--- Dataset content ---
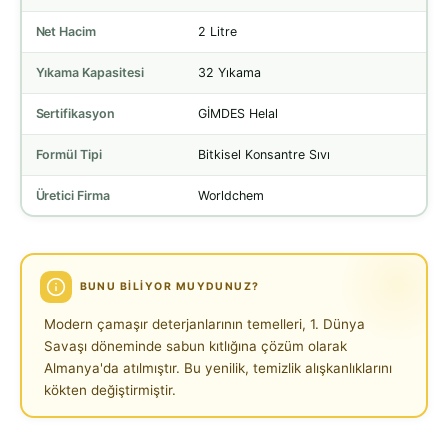
Net Hacim
2 Litre
Yıkama Kapasitesi
32 Yıkama
Sertifikasyon
GİMDES Helal
Formül Tipi
Bitkisel Konsantre Sıvı
Üretici Firma
Worldchem
BUNU BILIYOR MUYDUNUZ?
Modern çamaşır deterjanlarının temelleri, 1. Dünya
Savaşı döneminde sabun kıtlığına çözüm olarak
Almanya'da atılmıştır. Bu yenilik, temizlik alışkanlıklarını
kökten değiştirmiştir.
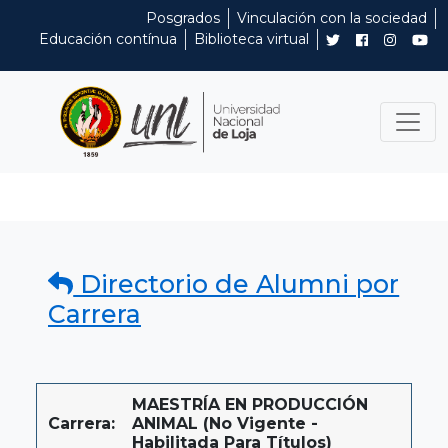
Posgrados
Vinculación con la sociedad
Educación contínua
Biblioteca virtual
Directorio de Alumni por
Carrera
MAESTRÍA EN PRODUCCIÓN
Carrera:
ANIMAL (No Vigente -
Habilitada Para Títulos)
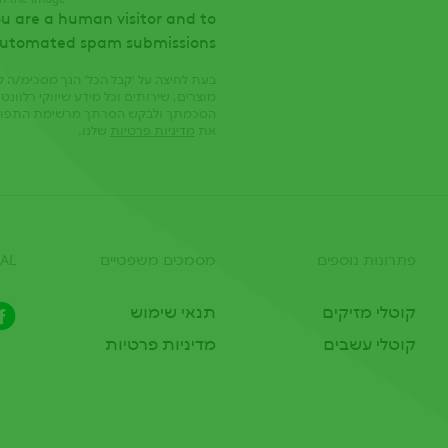
you are a human visitor and to
automated spam submissions.
בעת לחיצה על 'קבל הכל' הנך מסכימ/ה 
מוצרים, שירותים וכל מידע שיווקי רלוונט
הסכמתך ולבקש הסרתך מרשימת התפוצה
את
מדיניות פרטיות
שלנו.
פתרונות נוספים
מסמכים משפטיים
AL
קוטלי מזיקים
תנאי שימוש
קוטלי עשבים
מדיניות פרטיות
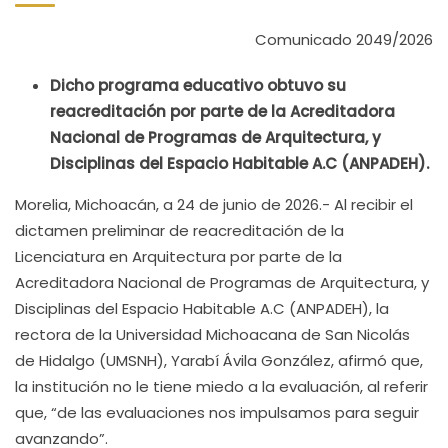
Comunicado 2049/2026
Dicho programa educativo obtuvo su
reacreditación por parte de la Acreditadora
Nacional de Programas de Arquitectura, y
Disciplinas del Espacio Habitable A.C (ANPADEH).
Morelia, Michoacán, a 24 de junio de 2026.- Al recibir el
dictamen preliminar de reacreditación de la
Licenciatura en Arquitectura por parte de la
Acreditadora Nacional de Programas de Arquitectura, y
Disciplinas del Espacio Habitable A.C (ANPADEH), la
rectora de la Universidad Michoacana de San Nicolás
de Hidalgo (UMSNH), Yarabí Ávila González, afirmó que,
la institución no le tiene miedo a la evaluación, al referir
que, “de las evaluaciones nos impulsamos para seguir
avanzando”.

--- Task directions ---
Could you write out, unchanged, the line with "rectora de la" and every line after it in the data above?

--- Output for this task ---
rectora de la Universidad Michoacana de San Nicolás
de Hidalgo (UMSNH), Yarabí Ávila González, afirmó que,
la institución no le tiene miedo a la evaluación, al referir
que, “de las evaluaciones nos impulsamos para seguir
avanzando”.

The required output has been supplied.